PRESS RELEASE
National Inter-Religious Organization Speaks Out Against the Agreement on Torture
(Washington, DC, September 25, 2006) - The National Religious Campaign Against Torture, an organization of 54 national, regional, and local religious organizations, is deeply disturbed by today's revelations about the agreement between the White House and Senators Warner, McCain, and Graham on the controversial military commissions bill. This agreement would permit torture and inhumane treatment. We urge the U.S. government to prohibit all torture and cruel, inhuman and degrading treatment of detainees in all circumstances. Any policies that permit torture and inhumane treatment are morally intolerable.
Both the War Crimes Act and the U.S. Army Field Manual on Intelligence Interrogations use the Geneva Conventions as their guiding principle. They do so because Common Article 3 of the Geneva Conventions brings clarity to rules for the conduct of U.S. personnel in the field.
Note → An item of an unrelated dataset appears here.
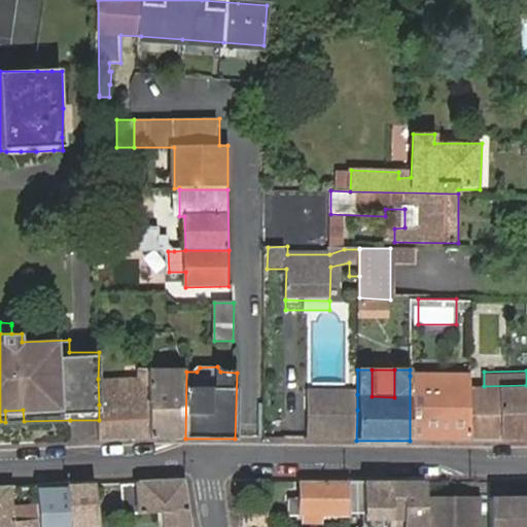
[(186,372),(148,373),(147,378),(149,440),(185,438),(186,372)]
The agreement before the Congress would allow non-military government personnel (like the CIA or civilian contractors) to engage in interrogation techniques that fall outside of the conduct permitted by the Geneva Conventions. The agreement would also allow the continued use of secret prisons; exonerate the perpetrators of torture; and retroactively eliminate habeas corpus for detainees held in centers like Guantanamo.
NRCAT believes that torture, by any name, is always wrong.